▶ **Problems to work on**:
#1 List every username in the forum thread that appears directly before the word "commented".
#2 Give the lines of the records as a numbered list, from the first line of the records through the line with "На кафедре работают: профессор". Skip the pictures.

▶ **Passage for review**:
-*-*-

For more details ,you can see my implemeration code at https://github.com/JJBOY/SlowFast-Network.

ilovekj commented 5 years ago

@AaronMaYue Thanks for the reply. I follow the same recipe as yours except the short_stride wasn't changed. As for dataset split, I followed UCF-101's official train test split here (Use trainlist01.txt and testlist01.txt). My batch_size was 32. I'll change the short_side, and update once I have the result. Thanks

hello,did you solve the problem? my result is @1:0.72, @5:0.92

r1c7 commented 5 years ago

@JJBOY @ilovekj Yes, it is easily overfitting on UCF101. #1

lxgyChen commented 5 years ago

my result, split 1: validation acc@1:61% acc@5: 80.3% Rethinking pre-training.....

gnefihs commented 4 years ago

Hi @alicranck This isn't related to the topic, but what does "non-degenerate" mean is this context?

Any links/resources you can point direct me to would be great. Thanks :)

A1014280203 commented 3 years ago

Hi @alicranck This isn't related to the topic, but what does "non-degenerate" mean is this context?

Any links/resources you can point direct me to would be great. Thanks :)

stride=1, I think.

deepNet-Chirag commented 3 years ago

Hi @alicranck This isn't related to the topic, but what does "non-degenerate" mean is this context?

Any links/resources you can point direct me to would be great. Thanks :)

Same question

-*-*-

▶ **Extracted data**:

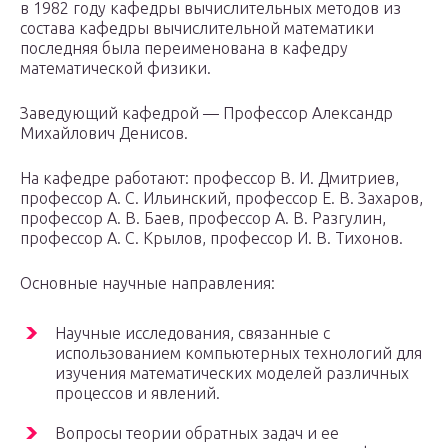
в 1982 году кафедры вычислительных методов из
состава кафедры вычислительной математики
последняя была переименована в кафедру
математической физики.
Заведующий кафедрой — Профессор Александр
Михайлович Денисов.
На кафедре работают: профессор В. И. Дмитриев,
профессор А. С. Ильинский, профессор Е. В. Захаров,
профессор А. В. Баев, профессор А. В. Разгулин,
профессор А. C. Крылов, профессор И. В. Тихонов.
Основные научные направления:
Научные исследования, связанные с
использованием компьютерных технологий для
изучения математических моделей различных
процессов и явлений.
Вопросы теории обратных задач и ее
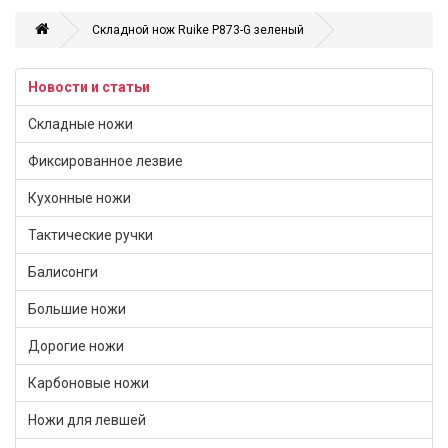
Складной нож Ruike P873-G зеленый
Новости и статьи
Складные ножи
Фиксированное лезвие
Кухонные ножи
Тактические ручки
Балисонги
Большие ножи
Дорогие ножи
Карбоновые ножи
Ножи для левшей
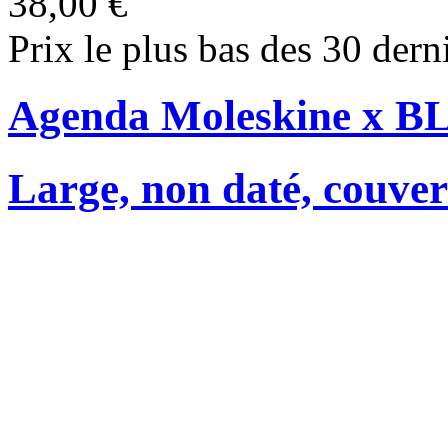
38,00 €
Prix le plus bas des 30 dern
Agenda Moleskine x 
Large, non daté, couver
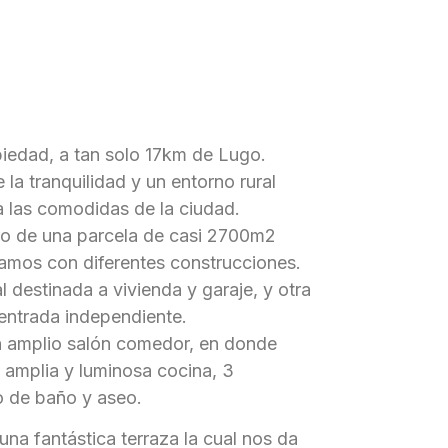
iedad, a tan solo 17km de Lugo.
la tranquilidad y un entorno rural
 a las comodidas de la ciudad.
ro de una parcela de casi 2700m2
amos con diferentes construcciones.
l destinada a vivienda y garaje, y otra
entrada independiente.
n amplio salón comedor, en donde
 amplia y luminosa cocina, 3
o de baño y aseo.
 una fantástica terraza la cual nos da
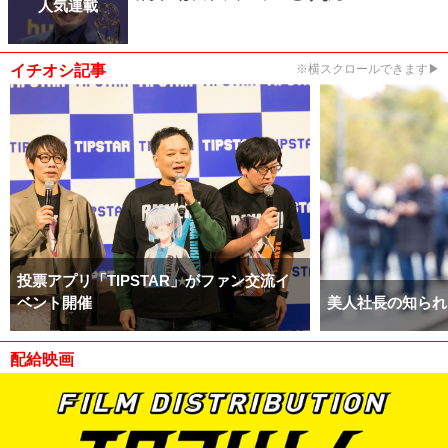
人気連載
イチオシ記事
※横スクロールできます▶
投票アプリ「TIPSTAR」がファン交流イ
ベント開催
美人社長の知られ
配給映画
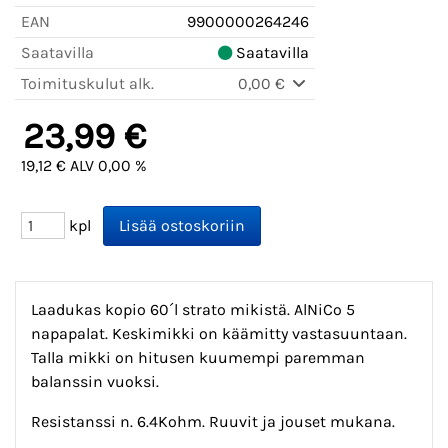
EAN
9900000264246
Saatavilla
Saatavilla
Toimituskulut alk.
0,00 €
23,99 €
19,12 € ALV 0,00 %
kpl
Laadukas kopio 60´l strato mikistä. AlNiCo 5
napapalat. Keskimikki on käämitty vastasuuntaan.
Talla mikki on hitusen kuumempi paremman
balanssin vuoksi.
Resistanssi n. 6.4Kohm. Ruuvit ja jouset mukana.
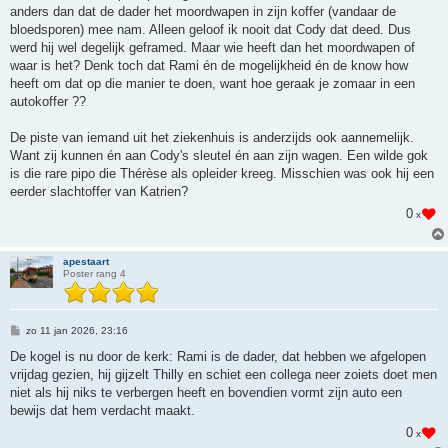
h
anders dan dat de dader het moordwapen in zijn koffer (vandaar de
t
bloedsporen) mee nam. Alleen geloof ik nooit dat Cody dat deed. Dus
werd hij wel degelijk geframed. Maar wie heeft dan het moordwapen of
waar is het? Denk toch dat Rami én de mogelijkheid én de know how
heeft om dat op die manier te doen, want hoe geraak je zomaar in een
autokoffer ??
De piste van iemand uit het ziekenhuis is anderzijds ook aannemelijk.
Want zij kunnen én aan Cody's sleutel én aan zijn wagen. Een wilde gok
is die rare pipo die Thérèse als opleider kreeg. Misschien was ook hij een
eerder slachtoffer van Katrien?
0
x
apestaart
Poster rang 4
B
zo 11 jan 2026, 23:16
e
r
De kogel is nu door de kerk: Rami is de dader, dat hebben we afgelopen
i
vrijdag gezien, hij gijzelt Thilly en schiet een collega neer zoiets doet men
c
h
niet als hij niks te verbergen heeft en bovendien vormt zijn auto een
t
bewijs dat hem verdacht maakt.
0
x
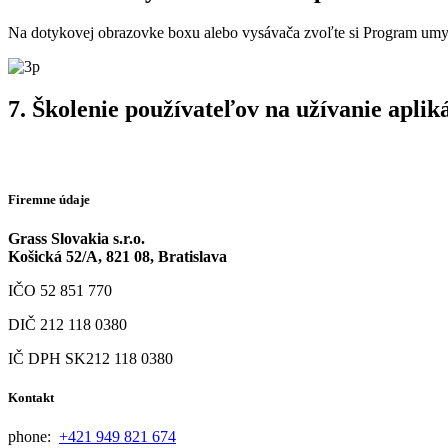
Na dotykovej obrazovke boxu alebo vysávača zvoľte si Program umyt
7. Školenie používateľov na užívanie apl
Firemne údaje
Grass Slovakia s.r.o.
Košická 52/A, 821 08, Bratislava
IČO 52 851 770
DIČ 212 118 0380
IČ DPH SK212 118 0380
Kontakt
phone:
+421 949 821 674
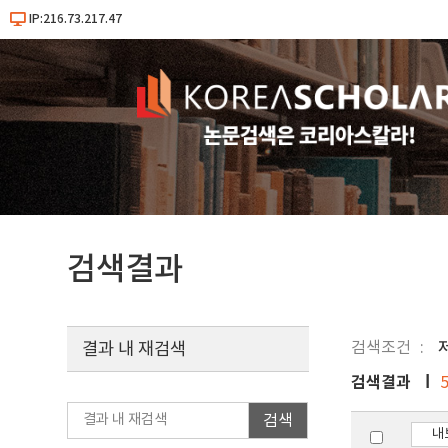
IP:216.73.217.47
검색결과
검색조건
결과 내 재검색
검색결과
검색
내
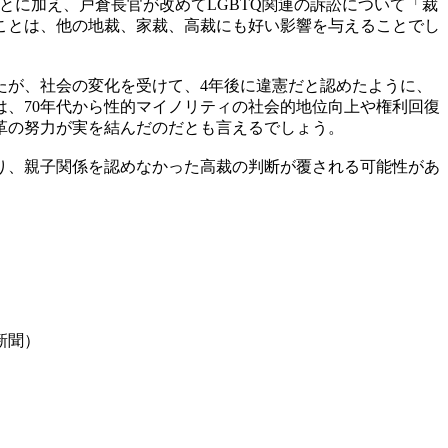
とに加え、戸倉長官が改めてLGBTQ関連の訴訟について「裁
ことは、他の地裁、家裁、高裁にも好い影響を与えることでし
たが、社会の変化を受けて、4年後に違憲だと認めたように、
、70年代から性的マイノリティの社会的地位向上や権利回復
革の努力が実を結んだのだとも言えるでしょう。
り、親子関係を認めなかった高裁の判断が覆される可能性があ
新聞）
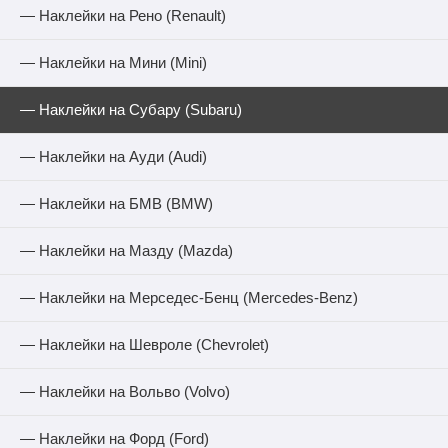
— Наклейки на Рено (Renault)
— Наклейки на Мини (Mini)
— Наклейки на Субару (Subaru)
— Наклейки на Ауди (Audi)
— Наклейки на БМВ (BMW)
— Наклейки на Мазду (Mazda)
— Наклейки на Мерседес-Бенц (Mercedes-Benz)
— Наклейки на Шевроле (Chevrolet)
— Наклейки на Вольво (Volvo)
— Наклейки на Форд (Ford)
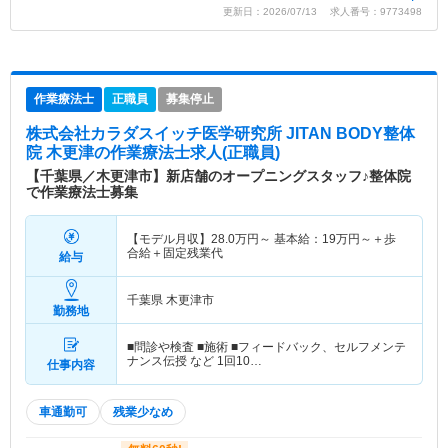
更新日：2026/07/13 求人番号：9773498
作業療法士
正職員
募集停止
株式会社カラダスイッチ医学研究所 JITAN BODY整体
院 木更津
の作業療法士求人(正職員)
【千葉県／木更津市】新店舗のオープニングスタッフ♪整体院
で作業療法士募集
【モデル月収】
28.0
万円～
基本給：
19
万円～
＋歩
合給＋固定残業代
給与
千葉県 木更津市
勤務地
■問診や検査 ■施術 ■フィードバック、セルフメンテ
ナンス伝授 など 1回10…
仕事内容
車通勤可
残業少なめ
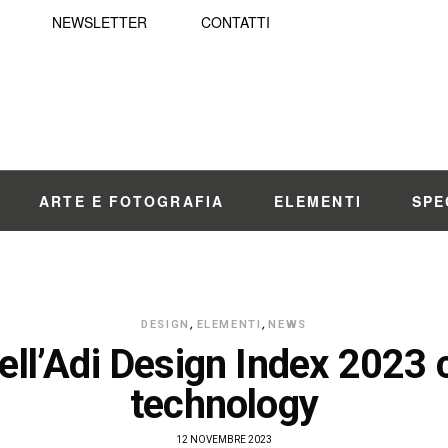
NEWSLETTER
CONTATTI
ARTE E FOTOGRAFIA
ELEMENTI
SPE
DESIGN
,
ELEMENTI
,
NEWS
ell’Adi Design Index 2023
technology
12 NOVEMBRE 2023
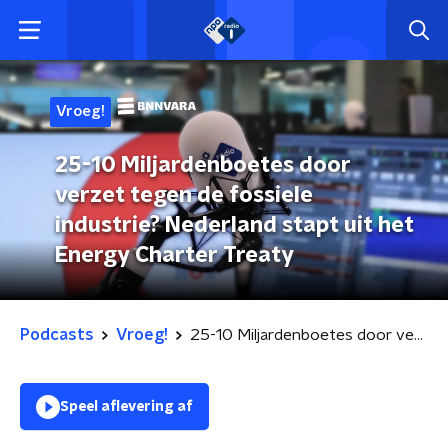
Vroeg!
25-10 Miljardenboetes door
verzet tegen de fossiele
industrie? Nederland stapt uit het
Energy Charter Treaty
Podcasts
Vroeg!
25-10 Miljardenboetes door verzet tegen de fossiele industrie? Nederland stapt uit het Energy Charter Treaty
Speel aflevering af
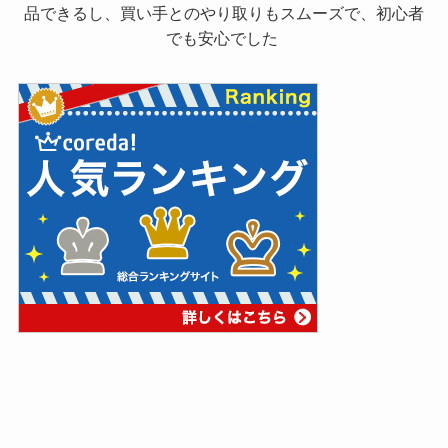
品できるし、買い手とのやり取りもスムーズで、初心者
でも安心でした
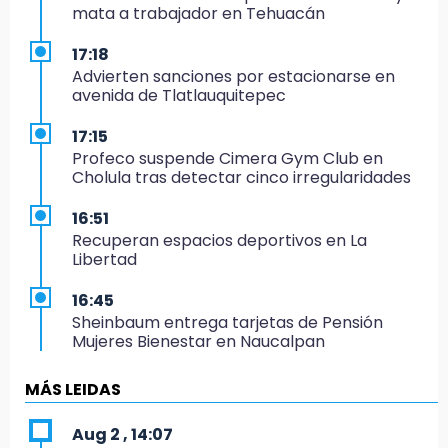
mata a trabajador en Tehuacán
17:18
Advierten sanciones por estacionarse en
avenida de Tlatlauquitepec
17:15
Profeco suspende Cimera Gym Club en
Cholula tras detectar cinco irregularidades
16:51
Recuperan espacios deportivos en La
Libertad
16:45
Sheinbaum entrega tarjetas de Pensión
Mujeres Bienestar en Naucalpan
14:45
MÁS LEIDAS
Ejecutan a dos hombres dentro de un
domicilio en Tlalancaleca, cerca de la
Aug 2 , 14:07
México-Puebla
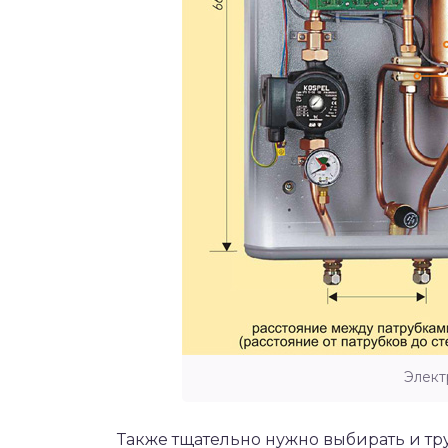
Элект
Также тщательно нужно выбирать и тр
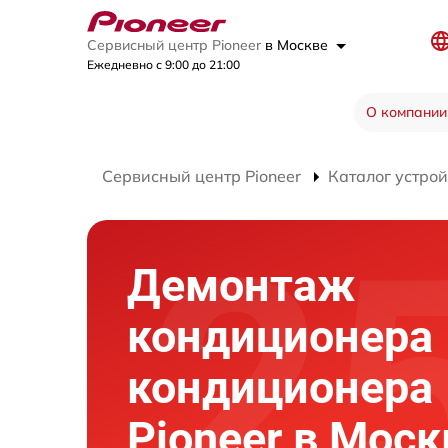
Сервисный центр Pioneer
в Москве
Ежедневно с 9:00 до 21:00
О компании
Сервисный центр Pioneer
Каталог устрой
Демонтаж
кондиционера
кондиционера
Pioneer в Моск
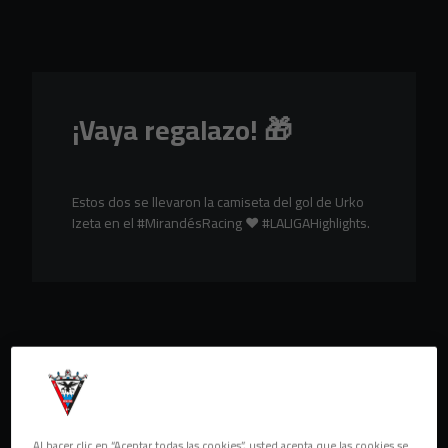
Skip to main content
¡Vaya regalazo! 🎁
Estos dos se llevaron la camiseta del gol de Urko
Izeta en el #MirandésRacing ❤️ #LALIGAHighlights.
Al hacer clic en “Aceptar todas las cookies”, usted acepta que las cookies se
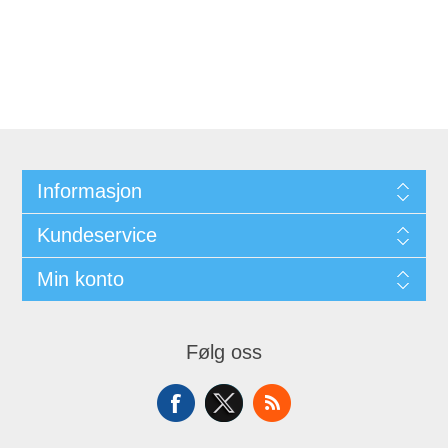
Informasjon
Kundeservice
Min konto
Følg oss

-*-*-

▶ **Answers for the tasks**:
#1
ilovekj
r1c7
lxgyChen
gnefihs
A1014280203
deepNet-Chirag

#2
1. в 1982 году кафедры вычислительных методов из
2. состава кафедры вычислительной математики
3. последняя была переименована в кафедру
4. математической физики.
5. Заведующий кафедрой — Профессор Александр
6. Михайлович Денисов.
7. На кафедре работают: профессор В. И. Дмитриев,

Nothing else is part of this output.